Avoiding Your Own “Fiscal Cliff” in 2013 & Beyond

Jan 2013

As individual investors, there isn’t much we can do about the decision to avert the infamous fiscal cliff, which is the combination of massive tax increases and spending cuts that would eventual hurt our economy if nothing is ultimately done in Washington. Most of us did our job voting in the November elections. We hope that cooler heads prevail and an agreement to at least address the tax and spending issues that confront us goes through by year-end (although I am not holding my breath!).

But as individuals, we too have our own personal fiscal cliffs to address and fix. Fortunately, we can make decisions more quickly than government. More importantly, we can make decisions that can have a more longer-lasting impact on our situation.
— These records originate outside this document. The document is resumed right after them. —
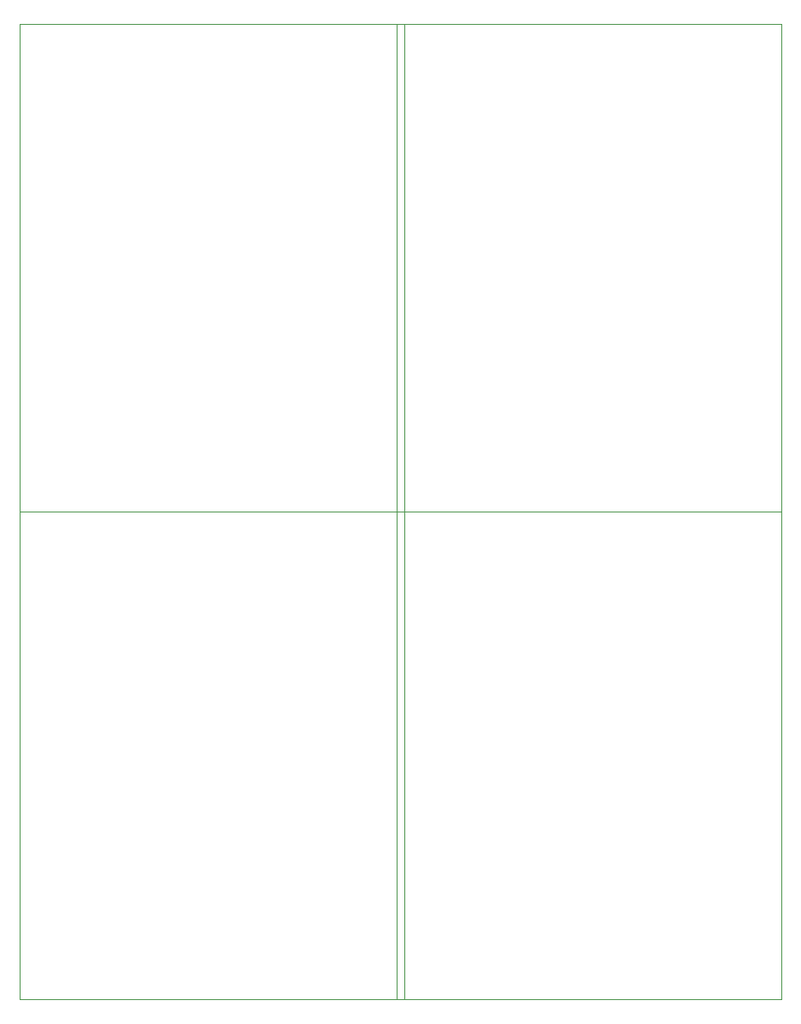
<source format=gbr>
G04 #@! TF.GenerationSoftware,KiCad,Pcbnew,5.1.5-52549c5~86~ubuntu18.04.1*
G04 #@! TF.CreationDate,2020-09-08T17:49:57-05:00*
G04 #@! TF.ProjectId,,58585858-5858-4585-9858-585858585858,rev?*
G04 #@! TF.SameCoordinates,Original*
G04 #@! TF.FileFunction,Profile,NP*
%FSLAX46Y46*%
G04 Gerber Fmt 4.6, Leading zero omitted, Abs format (unit mm)*
G04 Created by KiCad (PCBNEW 5.1.5-52549c5~86~ubuntu18.04.1) date 2020-09-08 17:49:57*
%MOMM*%
%LPD*%
G04 APERTURE LIST*
%ADD10C,0.050000*%
G04 APERTURE END LIST*
D10*
X150811200Y-161859000D02*
X188911200Y-161859000D01*
X113421200Y-161859000D02*
X151521200Y-161859000D01*
X150811200Y-113599000D02*
X188911200Y-113599000D01*
X188911200Y-113599000D02*
X188911200Y-161859000D01*
X151521200Y-113599000D02*
X151521200Y-161859000D01*
X188911200Y-65339000D02*
X188911200Y-113599000D01*
X150811200Y-113599000D02*
X188911200Y-113599000D01*
X113421200Y-113599000D02*
X151521200Y-113599000D01*
X150811200Y-65339000D02*
X188911200Y-65339000D01*
X150811200Y-113599000D02*
X150811200Y-161859000D01*
X113421200Y-113599000D02*
X113421200Y-161859000D01*
X150811200Y-65339000D02*
X150811200Y-113599000D01*
X113421200Y-113599000D02*
X151521200Y-113599000D01*
X151521200Y-65339000D02*
X151521200Y-113599000D01*
X113421200Y-65339000D02*
X151521200Y-65339000D01*
X113421200Y-65339000D02*
X113421200Y-113599000D01*
M02*

</source>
So as we head into a new year, I believe it is a good idea for investors to reassess not only their investments, but their entire financial situation. As we enter 2013, I would like to offer insight on the following three areas:

• Debt levels. With interest rates at all-time lows, this is a great time to assess your debt and the types of debt you carry. If you haven’t considered refinancing your mortgage, then this is a great time to do so before interest rates go up. They are not going to stay low forever. You can even consider refinancing a high interest car loan if your credit is strong enough. The best way to minimize interest costs and manage debt is to keep your fixed debt payments at less than 30% of your gross income.
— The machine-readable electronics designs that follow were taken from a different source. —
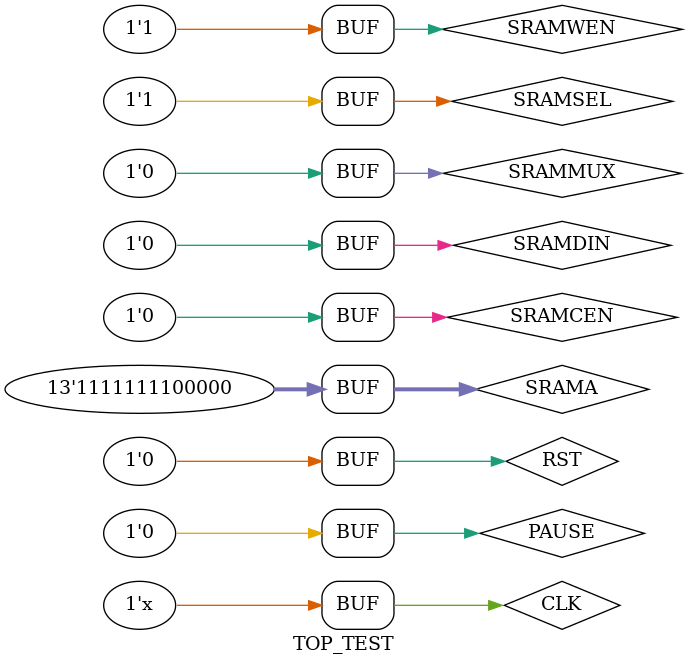
<source format=v>
`timescale 10ns / 1ps


module TOP_TEST(

    );
    reg CLK; //10M
    reg RST;
    reg PAUSE;
    reg SRAMSEL;
    reg [12:0]SRAMA;
    reg SRAMMUX;
    reg SRAMCEN;
    reg SRAMWEN;
    reg SRAMDIN;
    wire SRAMDOUT;
    
    always #5 CLK=~CLK;
    initial
    begin
        CLK=0;
        RST=1;
        PAUSE=0;
        SRAMSEL=1;
        SRAMA=13'b0000000000000;
        SRAMMUX=0;
        SRAMCEN=1;
        SRAMWEN=1;
        SRAMDIN=0;
        #100 RST=0;
        SRAMA=13'b1111111100000; //ADDR=8160
        SRAMSEL=1;
        SRAMCEN=0;
        SRAMMUX=1;
        #10 SRAMWEN=0;
        SRAMDIN=1;
        #40 SRAMDIN=0;
        #40 SRAMDIN=1;
        #40 SRAMDIN=0;
        #40 SRAMDIN=1;
        #40 SRAMDIN=0;
        #40 SRAMDIN=1;
        #40 SRAMDIN=0;
        #40 SRAMDIN=1;
        #40 SRAMDIN=0;
        #40 SRAMDIN=1;
        #50 SRAMCEN=1;
        SRAMWEN=1;
        #50 SRAMA=13'b0000000011111; //ADDR=31
        SRAMSEL=1;
        SRAMCEN=0;
        SRAMMUX=1;
        #20 SRAMWEN=0;
        SRAMDIN=1;
        #20 SRAMDIN=0;
        #20 SRAMDIN=1;
        #20 SRAMDIN=0;
        #20 SRAMDIN=1;
        #20 SRAMDIN=0;// DATA=32'h33333333
        #20 SRAMDIN=1;
        #20 SRAMDIN=0;
        #20 SRAMDIN=1;
        #20 SRAMDIN=0;
        #20 SRAMDIN=1;
        #20 SRAMDIN=0;
        #20 SRAMDIN=1;
        #20 SRAMDIN=0;
        #20 SRAMDIN=1;
        #20 SRAMDIN=0;
        #20 SRAMDIN=1;
        #20 SRAMDIN=0;
        #20 SRAMDIN=1;
        #20 SRAMDIN=0;
        #20 SRAMDIN=1;
        #50 SRAMCEN=1;
        SRAMWEN=1;
        #50 SRAMA=13'b0000000011111;// ADDR=31
        SRAMSEL=1;
        SRAMCEN=0;
        SRAMMUX=0;
        #20 SRAMWEN=0;
        SRAMDIN=1;
        #20 SRAMDIN=0;
        #40 SRAMDIN=1;
        #40 SRAMDIN=0;
        #20 SRAMDIN=1;
        #20 SRAMDIN=0;//DATA=16'b0011001111000011=16'h33c3
        #20 SRAMDIN=1;
        #20 SRAMDIN=0;
        #20 SRAMDIN=1;
        #20 SRAMDIN=0;
        #20 SRAMDIN=1;
        #20 SRAMDIN=0;
        #20 SRAMDIN=1;
        #20 SRAMDIN=0;
        #20 SRAMDIN=1;
        #20 SRAMDIN=0;
        #20 SRAMDIN=1;
        #20 SRAMDIN=0;
        #20 SRAMDIN=1;
        #50 SRAMCEN=1;
        SRAMWEN=1;
        #50 SRAMA=13'b1111111100000;// ADDR=2016
        SRAMSEL=1;
        SRAMCEN=0;
        SRAMMUX=0;
        #20 SRAMWEN=0;
        SRAMDIN=1;
        #40 SRAMDIN=0;
        #40 SRAMDIN=1;
        #40 SRAMDIN=0;
        #40 SRAMDIN=1;//DATA=16'h0f0f
        #40 SRAMDIN=0;
        #40 SRAMDIN=1;
        #40 SRAMDIN=0;
        #40 SRAMDIN=1;
        #40 SRAMDIN=0;
        #40 SRAMDIN=1;
        #50 SRAMCEN=1;
        #50 SRAMA=13'b000000011111;
        SRAMSEL=1;
        SRAMCEN=0;
        SRAMMUX=0;
        SRAMWEN=1;
        SRAMDIN=0;
        #380 SRAMCEN=1;
        SRAMA=13'b000000011111;
        #20 SRAMSEL=1;
        SRAMCEN=0;
        SRAMMUX=1;
        SRAMWEN=1;
        SRAMDIN=0;
        #380 SRAMCEN=1;
        SRAMA=13'b1111111100000;
        #20 SRAMSEL=1;
        SRAMCEN=0;
        SRAMMUX=1;
        SRAMWEN=1;
        SRAMDIN=0;
        #380 SRAMCEN=1;
        SRAMA=13'b1111111100000;
        #20 SRAMSEL=1;
        SRAMCEN=0;
        SRAMMUX=0;
        SRAMWEN=1;
        SRAMDIN=0;
    end
    
    TOP #(.DATASRAM_ADDRWIDTH(13),.DATASRAM_DATAWIDTH(32),.INSTSRAM_ADDRWIDTH(11),.INSTSRAM_DATAWIDTH(16))
    TOP (CLK, RST, PAUSE, SRAMSEL, SRAMA, SRAMMUX, SRAMCEN, SRAMWEN, SRAMDIN, SRAMDOUT);
   
endmodule
</source>
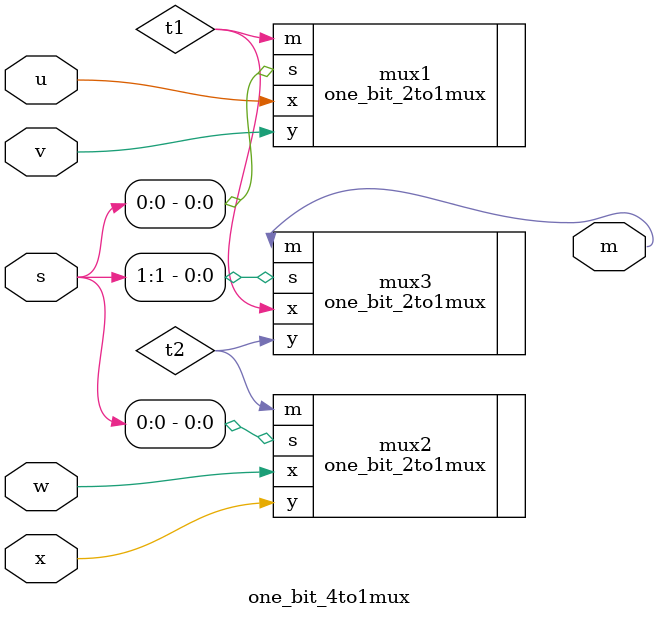
<source format=v>
module one_bit_4to1mux (s,u,v,w,x,m);
 
	input[1:0] s;
	input u,v,w,x;
	output m;
	
	wire t1, t2;
	
	
	one_bit_2to1mux mux1(.s(s[0]),.x(u),.y(v),.m(t1)); //complete
	one_bit_2to1mux mux2(.s(s[0]),.x(w),.y(x),.m(t2));
	
	one_bit_2to1mux mux3(.s(s[1]),.x(t1),.y(t2),.m(m));
	
 
endmodule

</source>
• Cash flow. There may not be much you can do about your income situation other than asking for a raise (a fine idea by the way), but you can consider assessing the expense side of your own income statement. As individuals, we should act more like accountants and review our revenues and expenses more closely. One of the programs I have been using for years is Quicken. This is a relatively inexpensive software system that allows you to track and monitor your spending as well as investments. Most people use it to balance their checkbooks, but it is more powerful than that. You can categorize expenses and really drill down to where your money goes each month and year. Who knows, you might find that extra $50 to $100 per month to invest by cutting back on certain expenses.<!> Those extra savings can add up to thousands of dollars over time.
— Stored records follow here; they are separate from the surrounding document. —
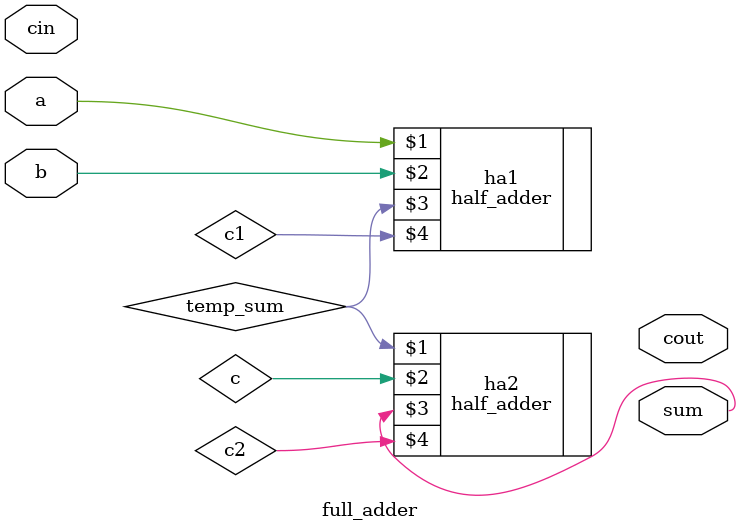
<source format=v>
`timescale 1ns / 1ps


module full_adder(
  input a, b, cin,
  output sum, cout
    );
    wire temp_sum, c1, c2;
    half_adder ha1 (a, b, temp_sum, c1);
    half_adder ha2 (temp_sum, c, sum, c2);
    
    assign carry = c1 | c2;
endmodule

</source>
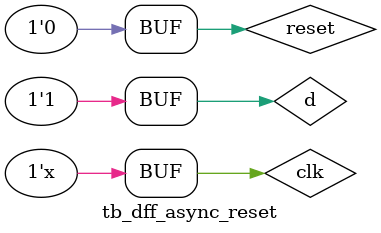
<source format=v>
`timescale 1ns / 1ps


module tb_dff_async_reset;

	// Inputs
	reg d;
	reg clk;
	reg reset;

	// Outputs
	wire q;

	// Instantiate the Unit Under Test (UUT)
	dff_async_reset uut (
		.d(d), 
		.clk(clk), 
		.reset(reset), 
		.q(q)
	);


	initial clk = 0;
	always #10 clk =~clk;
	
	initial begin
		// Initialize Inputs
		d = 0;
		reset = 1;

		// Wait 100 ns for global reset to finish
		#100;
      d = 1;
		// Add stimulus here
		#100;
      reset = 0;
	end
      
endmodule


</source>
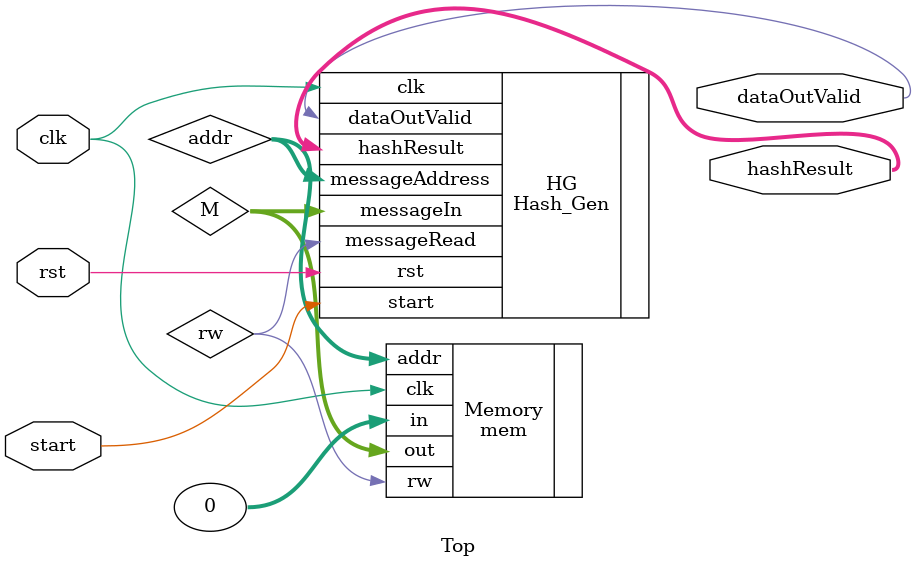
<source format=sv>
module Top(clk, rst, start, hashResult, dataOutValid);
	input clk, rst, start;
	output [31:0] hashResult;
	output dataOutValid;
	
	wire [3:0] addr;
	wire rw;
	wire [31:0] M;
	
	Hash_Gen HG(.clk(clk), .rst(rst), .start(start), .messageIn(M), .messageAddress(addr), .messageRead(rw), .hashResult(hashResult), .dataOutValid(dataOutValid));
	mem Memory(.addr(addr), .in(32'd0), .rw(rw), .clk(clk), .out(M));
endmodule

</source>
• Net worth. If you haven’t already done so, now is the time to review your investment portfolio, including retirement savings like 401(k)s. With home values expected not to rise very much in the coming years, one of the areas that can help increase your net worth (the difference between your assets and liabilities) is your investment portfolio. If you are working and saving for retirement, you might be eligible to contribute to an employer retirement savings plan like a 401(k). If you work for yourself, there are a variety of retirement plans available for you to establish. It is a good idea to discuss these options with a credible financial advisor and/or an accountant.

Most retirement plans allow you to contribute up to a certain dollar amount each year based upon your income. Regardless, think about what your options are and map out a plan to maximize your retirement savings. How much you save each year can be as powerful as what type of investments you own. However, it is critical for people to review their portfolios to make sure they are positioned for growth. Too many investors these days are giving up on stocks as their primary vehicles for growth and relying on things such as annuities and other income products. While some of these products may be suitable, they will not be enough to increase your net worth and put you on a path for sound footing down the road.

Be open to change in 2013 and don’t let your fears get in the way of improving your financial situation. Best of luck in the New Year!